Stored data:
----

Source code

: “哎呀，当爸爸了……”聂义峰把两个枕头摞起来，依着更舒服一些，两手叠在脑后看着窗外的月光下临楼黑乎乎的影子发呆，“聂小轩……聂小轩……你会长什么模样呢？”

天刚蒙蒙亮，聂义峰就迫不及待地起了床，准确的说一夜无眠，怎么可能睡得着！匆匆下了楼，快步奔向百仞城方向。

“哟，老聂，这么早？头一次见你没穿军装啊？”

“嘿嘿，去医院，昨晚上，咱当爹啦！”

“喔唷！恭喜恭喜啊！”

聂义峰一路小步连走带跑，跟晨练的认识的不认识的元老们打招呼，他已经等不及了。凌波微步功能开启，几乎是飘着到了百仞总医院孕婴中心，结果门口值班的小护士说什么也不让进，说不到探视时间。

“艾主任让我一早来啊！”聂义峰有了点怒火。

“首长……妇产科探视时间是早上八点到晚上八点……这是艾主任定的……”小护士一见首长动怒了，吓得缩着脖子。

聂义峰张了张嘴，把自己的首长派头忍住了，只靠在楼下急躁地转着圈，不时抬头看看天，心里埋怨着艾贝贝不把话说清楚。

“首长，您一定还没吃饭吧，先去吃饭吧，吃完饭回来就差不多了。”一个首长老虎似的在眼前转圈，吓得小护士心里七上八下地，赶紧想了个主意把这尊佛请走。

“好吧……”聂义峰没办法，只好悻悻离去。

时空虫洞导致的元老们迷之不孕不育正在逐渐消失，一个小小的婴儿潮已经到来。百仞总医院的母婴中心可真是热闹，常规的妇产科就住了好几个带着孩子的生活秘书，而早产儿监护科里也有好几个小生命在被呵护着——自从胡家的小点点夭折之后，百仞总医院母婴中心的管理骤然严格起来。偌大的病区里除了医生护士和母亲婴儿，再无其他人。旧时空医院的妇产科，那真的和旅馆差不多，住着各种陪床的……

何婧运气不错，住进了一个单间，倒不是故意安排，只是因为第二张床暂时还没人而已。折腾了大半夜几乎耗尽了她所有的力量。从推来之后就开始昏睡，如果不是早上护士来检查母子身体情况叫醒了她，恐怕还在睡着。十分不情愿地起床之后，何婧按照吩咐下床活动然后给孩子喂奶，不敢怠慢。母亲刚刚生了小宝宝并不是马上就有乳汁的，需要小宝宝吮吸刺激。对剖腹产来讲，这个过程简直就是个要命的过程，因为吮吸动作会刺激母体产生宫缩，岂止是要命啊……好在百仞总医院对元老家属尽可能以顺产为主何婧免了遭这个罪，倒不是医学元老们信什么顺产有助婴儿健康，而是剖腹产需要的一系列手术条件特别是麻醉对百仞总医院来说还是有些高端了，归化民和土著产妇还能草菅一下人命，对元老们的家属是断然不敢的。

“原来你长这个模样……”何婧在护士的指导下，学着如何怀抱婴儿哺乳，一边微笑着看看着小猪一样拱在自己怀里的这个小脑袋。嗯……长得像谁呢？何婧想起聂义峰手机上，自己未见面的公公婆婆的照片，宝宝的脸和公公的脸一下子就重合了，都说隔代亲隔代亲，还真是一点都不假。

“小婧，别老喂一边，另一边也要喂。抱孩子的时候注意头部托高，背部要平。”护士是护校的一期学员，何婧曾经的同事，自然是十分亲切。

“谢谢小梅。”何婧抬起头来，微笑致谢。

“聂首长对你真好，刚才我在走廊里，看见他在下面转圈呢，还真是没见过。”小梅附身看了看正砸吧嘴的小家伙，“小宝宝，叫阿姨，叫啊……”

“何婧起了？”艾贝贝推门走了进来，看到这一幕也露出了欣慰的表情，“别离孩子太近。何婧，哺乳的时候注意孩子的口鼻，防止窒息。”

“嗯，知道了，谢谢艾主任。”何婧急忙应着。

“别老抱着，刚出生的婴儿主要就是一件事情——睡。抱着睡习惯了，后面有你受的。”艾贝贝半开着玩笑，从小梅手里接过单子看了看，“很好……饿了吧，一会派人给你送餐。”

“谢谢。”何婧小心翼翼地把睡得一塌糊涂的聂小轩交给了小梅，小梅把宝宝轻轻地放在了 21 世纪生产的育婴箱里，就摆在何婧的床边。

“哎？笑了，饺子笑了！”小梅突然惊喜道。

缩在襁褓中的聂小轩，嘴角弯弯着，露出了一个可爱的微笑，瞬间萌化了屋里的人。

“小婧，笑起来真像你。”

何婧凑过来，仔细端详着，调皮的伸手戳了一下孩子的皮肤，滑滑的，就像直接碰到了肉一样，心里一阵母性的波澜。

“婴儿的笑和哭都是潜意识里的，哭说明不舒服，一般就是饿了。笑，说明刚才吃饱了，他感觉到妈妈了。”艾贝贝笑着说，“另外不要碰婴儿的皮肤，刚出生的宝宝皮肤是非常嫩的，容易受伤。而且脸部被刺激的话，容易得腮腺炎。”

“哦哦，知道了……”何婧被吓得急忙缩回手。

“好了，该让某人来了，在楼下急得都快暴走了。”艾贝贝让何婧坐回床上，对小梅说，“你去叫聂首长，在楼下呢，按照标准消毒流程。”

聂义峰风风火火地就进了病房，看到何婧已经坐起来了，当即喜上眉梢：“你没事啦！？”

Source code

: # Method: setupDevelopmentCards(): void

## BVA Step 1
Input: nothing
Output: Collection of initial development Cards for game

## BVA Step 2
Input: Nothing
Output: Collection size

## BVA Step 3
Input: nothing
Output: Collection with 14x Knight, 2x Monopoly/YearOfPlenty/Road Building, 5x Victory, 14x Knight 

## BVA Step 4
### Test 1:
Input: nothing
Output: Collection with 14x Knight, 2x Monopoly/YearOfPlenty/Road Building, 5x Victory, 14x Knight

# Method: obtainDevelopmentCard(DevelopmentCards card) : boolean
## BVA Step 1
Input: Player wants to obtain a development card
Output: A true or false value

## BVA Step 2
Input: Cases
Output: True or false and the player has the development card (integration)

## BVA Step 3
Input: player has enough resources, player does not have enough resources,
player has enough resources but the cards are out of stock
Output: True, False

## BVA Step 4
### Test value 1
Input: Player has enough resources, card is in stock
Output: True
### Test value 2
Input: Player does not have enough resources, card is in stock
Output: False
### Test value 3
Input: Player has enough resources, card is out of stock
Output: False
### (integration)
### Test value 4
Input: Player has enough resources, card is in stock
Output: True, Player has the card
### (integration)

----

Exercise description: Collect each line of the material above that contains the string "resources".

Exercise output:
Input: player has enough resources, player does not have enough resources,
player has enough resources but the cards are out of stock
Input: Player has enough resources, card is in stock
Input: Player does not have enough resources, card is in stock
Input: Player has enough resources, card is out of stock
Input: Player has enough resources, card is in stock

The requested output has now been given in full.